[Exercise goal]: How many lines in the records contain the string "google"? Reply with the number alone.
*** Data listing
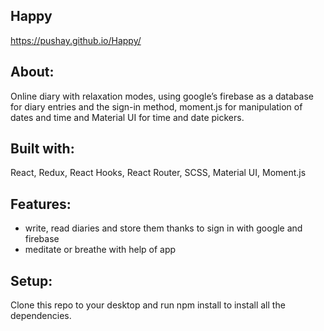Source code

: ## Happy
https://pushay.github.io/Happy/


## About:
Online diary with relaxation modes, using google’s firebase as a database for diary entries
and the sign-in method, moment.js for manipulation of dates and time and Material UI for
time and date pickers.


## Built with:
React, Redux, React Hooks, React Router, SCSS, Material UI,
Moment.js

## Features:
* write, read diaries and store them thanks to sign in with google and firebase
* meditate or breathe with help of app


## Setup:
Clone this repo to your desktop and run npm install to install all the dependencies.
******
[Answer space]: 2